Giulio Rossetti

Finance and Econometrics PhD Candidate
WBS | University of Warwick

CV

About me

I am a PhD candidate in Finance and Econometrics at the University of Warwick – Warwick Business School.

My research interests are in Empirical Asset Pricing and Financial Econometrics.

My supervisors are Cesare Robotti and Philippe Mueller.

Research

Working papers

We argue that the documented large abnormal returns to investors from corporate bond anomalies such as return reversals and momentum mainly stem from ignoring market microstructure noise in transaction-based bond prices and relying on ad hoc return winsorization. To address these issues, we construct bond data that is largely free of microstructure noise and closely mimics industry-grade quote data. We revisit prior findings in the literature and provide conclusive evidence that return-based anomalies, once properly constructed, generate negligible average returns and alphas. Finally, we show that the considered return-based factors (and their underlying signals) are not related to average bond returns.

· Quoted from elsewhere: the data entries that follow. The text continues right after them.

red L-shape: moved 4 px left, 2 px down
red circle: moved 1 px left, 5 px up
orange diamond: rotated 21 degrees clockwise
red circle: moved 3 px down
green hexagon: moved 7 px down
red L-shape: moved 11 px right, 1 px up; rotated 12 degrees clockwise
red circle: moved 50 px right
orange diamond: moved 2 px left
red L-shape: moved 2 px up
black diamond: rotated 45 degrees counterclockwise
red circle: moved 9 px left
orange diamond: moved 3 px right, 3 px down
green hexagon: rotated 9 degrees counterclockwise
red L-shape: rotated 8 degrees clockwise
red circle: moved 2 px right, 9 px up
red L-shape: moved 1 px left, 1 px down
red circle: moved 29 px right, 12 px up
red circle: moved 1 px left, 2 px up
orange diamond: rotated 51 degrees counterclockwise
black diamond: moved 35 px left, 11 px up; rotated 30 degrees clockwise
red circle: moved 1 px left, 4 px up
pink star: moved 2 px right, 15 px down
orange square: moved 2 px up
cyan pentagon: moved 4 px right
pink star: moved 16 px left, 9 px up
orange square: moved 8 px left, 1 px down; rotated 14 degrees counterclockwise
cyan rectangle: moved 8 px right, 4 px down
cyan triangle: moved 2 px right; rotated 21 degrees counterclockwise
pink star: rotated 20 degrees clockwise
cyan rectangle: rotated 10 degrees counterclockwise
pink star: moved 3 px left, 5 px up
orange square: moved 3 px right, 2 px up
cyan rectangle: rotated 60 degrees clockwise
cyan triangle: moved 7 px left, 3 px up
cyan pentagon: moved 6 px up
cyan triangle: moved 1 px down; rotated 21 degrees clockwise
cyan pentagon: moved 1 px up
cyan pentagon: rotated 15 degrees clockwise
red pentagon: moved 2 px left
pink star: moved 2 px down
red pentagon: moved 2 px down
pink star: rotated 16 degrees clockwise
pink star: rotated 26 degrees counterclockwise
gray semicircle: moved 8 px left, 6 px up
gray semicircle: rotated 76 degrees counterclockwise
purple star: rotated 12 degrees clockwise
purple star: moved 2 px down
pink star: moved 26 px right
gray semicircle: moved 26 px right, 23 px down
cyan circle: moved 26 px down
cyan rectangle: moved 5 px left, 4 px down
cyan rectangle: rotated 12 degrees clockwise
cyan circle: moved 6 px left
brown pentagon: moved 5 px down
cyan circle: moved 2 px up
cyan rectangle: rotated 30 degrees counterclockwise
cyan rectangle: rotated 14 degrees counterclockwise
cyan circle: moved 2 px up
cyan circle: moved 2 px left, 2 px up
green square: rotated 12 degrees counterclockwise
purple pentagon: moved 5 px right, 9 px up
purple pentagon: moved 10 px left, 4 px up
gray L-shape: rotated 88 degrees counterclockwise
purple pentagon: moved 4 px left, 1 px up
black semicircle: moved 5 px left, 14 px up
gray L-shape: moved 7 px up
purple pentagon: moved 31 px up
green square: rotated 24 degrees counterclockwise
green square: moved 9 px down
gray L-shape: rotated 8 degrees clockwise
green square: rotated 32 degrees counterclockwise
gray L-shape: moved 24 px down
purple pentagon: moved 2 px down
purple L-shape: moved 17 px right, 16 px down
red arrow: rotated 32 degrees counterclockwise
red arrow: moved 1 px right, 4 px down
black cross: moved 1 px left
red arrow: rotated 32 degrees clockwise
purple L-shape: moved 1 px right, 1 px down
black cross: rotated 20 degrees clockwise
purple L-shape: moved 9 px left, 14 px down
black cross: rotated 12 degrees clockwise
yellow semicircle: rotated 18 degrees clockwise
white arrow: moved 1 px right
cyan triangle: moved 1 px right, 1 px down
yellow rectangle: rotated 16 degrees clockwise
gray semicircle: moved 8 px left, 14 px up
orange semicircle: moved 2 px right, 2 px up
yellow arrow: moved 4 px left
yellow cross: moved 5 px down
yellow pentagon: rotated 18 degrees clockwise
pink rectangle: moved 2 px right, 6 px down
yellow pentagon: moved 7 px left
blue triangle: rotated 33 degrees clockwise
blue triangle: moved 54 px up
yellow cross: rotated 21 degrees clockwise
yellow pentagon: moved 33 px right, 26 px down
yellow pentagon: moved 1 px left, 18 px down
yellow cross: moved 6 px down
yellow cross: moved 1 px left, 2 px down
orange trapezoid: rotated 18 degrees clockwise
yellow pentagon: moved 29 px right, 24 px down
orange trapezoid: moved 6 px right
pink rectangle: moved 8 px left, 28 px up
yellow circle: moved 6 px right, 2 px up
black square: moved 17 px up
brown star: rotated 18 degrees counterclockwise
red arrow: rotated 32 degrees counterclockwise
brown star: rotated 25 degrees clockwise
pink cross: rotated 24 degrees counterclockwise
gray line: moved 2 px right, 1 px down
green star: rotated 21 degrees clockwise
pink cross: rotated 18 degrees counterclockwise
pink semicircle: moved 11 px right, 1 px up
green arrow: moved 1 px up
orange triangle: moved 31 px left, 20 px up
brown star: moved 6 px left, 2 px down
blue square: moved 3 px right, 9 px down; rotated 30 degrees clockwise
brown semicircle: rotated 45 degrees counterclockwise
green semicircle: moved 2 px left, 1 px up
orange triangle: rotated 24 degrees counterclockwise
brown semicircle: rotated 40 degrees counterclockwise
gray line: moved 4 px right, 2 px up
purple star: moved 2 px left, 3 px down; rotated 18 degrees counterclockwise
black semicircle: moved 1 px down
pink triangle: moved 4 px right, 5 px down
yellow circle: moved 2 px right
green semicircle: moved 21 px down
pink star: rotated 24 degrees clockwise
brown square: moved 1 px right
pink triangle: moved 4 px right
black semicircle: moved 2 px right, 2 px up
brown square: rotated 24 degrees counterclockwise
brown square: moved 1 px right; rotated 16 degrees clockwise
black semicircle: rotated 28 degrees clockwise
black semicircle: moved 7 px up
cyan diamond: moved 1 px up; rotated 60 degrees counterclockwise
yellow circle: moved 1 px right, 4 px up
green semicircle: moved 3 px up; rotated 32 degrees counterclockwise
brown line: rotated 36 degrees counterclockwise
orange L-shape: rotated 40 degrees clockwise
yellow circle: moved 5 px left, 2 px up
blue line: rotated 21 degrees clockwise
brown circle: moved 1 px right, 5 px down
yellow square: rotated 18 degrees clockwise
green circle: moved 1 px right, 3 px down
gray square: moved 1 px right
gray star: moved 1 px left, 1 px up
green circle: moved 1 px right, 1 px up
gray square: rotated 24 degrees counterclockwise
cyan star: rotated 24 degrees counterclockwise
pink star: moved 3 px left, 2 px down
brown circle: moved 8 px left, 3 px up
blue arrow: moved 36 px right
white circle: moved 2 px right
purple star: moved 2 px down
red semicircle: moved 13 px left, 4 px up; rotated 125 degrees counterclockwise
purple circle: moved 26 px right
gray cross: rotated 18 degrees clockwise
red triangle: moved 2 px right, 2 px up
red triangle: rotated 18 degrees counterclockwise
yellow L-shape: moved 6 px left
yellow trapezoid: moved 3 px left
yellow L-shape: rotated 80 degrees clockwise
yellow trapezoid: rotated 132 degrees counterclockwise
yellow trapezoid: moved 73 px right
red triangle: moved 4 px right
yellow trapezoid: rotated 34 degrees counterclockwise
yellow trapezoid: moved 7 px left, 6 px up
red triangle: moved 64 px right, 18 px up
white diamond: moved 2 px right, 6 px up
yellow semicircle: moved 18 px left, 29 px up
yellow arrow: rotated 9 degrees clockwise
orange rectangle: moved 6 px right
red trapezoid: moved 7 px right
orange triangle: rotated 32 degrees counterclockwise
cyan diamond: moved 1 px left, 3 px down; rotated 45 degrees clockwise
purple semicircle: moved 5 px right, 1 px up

We study the size and power properties of t-tests of parameter restrictions for newly- designed methods that aim at reliably estimating risk premia in linear asset pricing models when the cross-sectional dimension is large. By simulating a variety of empirically calibrated data generating processes for sample sizes that are typically en- countered in empirical work, we evaluate the finite-sample performance of the test statistics for scenarios where the factor structure is (i) strong and pervasive; (ii) spurious; (iii) weak/semi-strong and pervasive; (iv) weak/semi-strong and not pervasive; and (v) sparse. PCA-based methods such as those of Lettau and Pelger (2020), Giglio and Xiu (2021), and Giglio et al. (2022) work best when the factors are strong and pervasive, and they continue to exhibit good finite-sample properties when the factors are spurious. However, when the factor structure is semi-strong and pervasive, the split-sample estimator of Anatolyev and Mikusheva (2021) performs substantially better than the PCA-based estimators listed above. In the case of sparse loadings or when the factors are semi-strong and not pervasive, none of the candidate methods displays satisfactory finite-sample properties.

Work in progress

We explore predictability in US Treasuries bonds and assess the forecast accuracy of different statistical methodologies used to extract information from a large panel of macroeconomic indicators. Finally, we show that deviations from past realizations of macroeconomic indicators do not help improve the accuracy of forecasts of excess bond returns in the US Treasury market.